Earl Young, a 1960 Olympic gold medalist, will speak at Austin College Tuesday at 11 a.m. in the Ida Green Theatre of the Ida Green Communication Center. The athlete has traveled the world since winning his medal, sharing his victory with thousands. Now the cancer survivor is intent on sharing another message — that of the importance of bone marrow donation. His presentation, which is free and open to the public, is being held in connection with a three-day bone marrow donor drive hosted by the international nonprofit DKMS.


“Mr. Young will tell his inspiring story of athleticism, survival, resilience, strength and the gift of a second chance from a total stranger,” Mark Hudson, men’s head soccer coach, said. “Plan to meet Mr. Young, take a selfie with his gold medal, and learn how you can be a hero to someone in need of a bone marrow donor for a second chance at life.”

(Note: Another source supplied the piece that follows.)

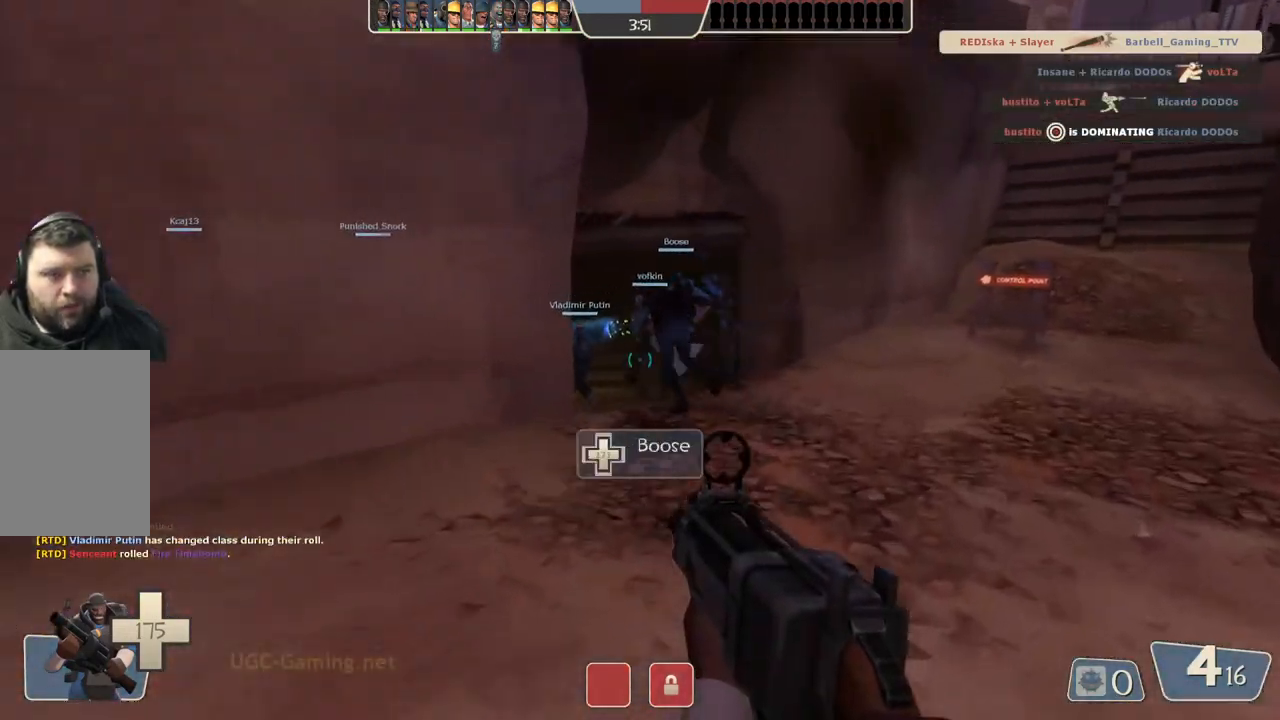
{"buttons": [], "left_stick": "up", "right_stick": "center", "events": [[500, "left_stick", "up"]]}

As a college sophomore, Young made the U.S. Olympic track and field team for the 1960 Summer Olympics in Rome and was a member of the Team USA 4×400-meter relay, which finished in world-record time. He also earned two gold medals at the 1963 Pan American Games in Sao Paulo, Brazil, as part of relay teams. He traveled thousands of miles to share his victory and allow others to hold the gold medal, sharing his win with others.


Young went on to a successful business career, serving as an advisor, corporate officer and director for various companies and investment banking firms. In September 2011, a persistent runny nose finally sent him to a doctor — and he soon found himself in a new race after he was diagnosed with Acute Myeloid Leukemia, an aggressive type of blood cancer for which a bone-marrow transplant was needed. In January 2012, when his time was nearly up, a genetic match was found in Germany.


Once Young recovered, he had a new victory to share. He began to spread the word about the need for registration as a bone marrow donor. In 2015, he formed Earl Young’s Team and works in conjunction with existing national and international organizations to encourage people to join the national register of potential donors. To date, his efforts have helped add nearly 10,000 new potential lifesavers to the bone marrow registry.


DKMS is an international nonprofit organization, founded 27 years ago in Germany by Dr. Peter Harf when he lost his wife to leukemia. He promised her that he would help every blood cancer patient find a matching donor. Today, DKMS has offices in Germany, the United States (opened 2004), Poland (2009), and the UK (2013) and has registered over 8 million potential donors worldwide.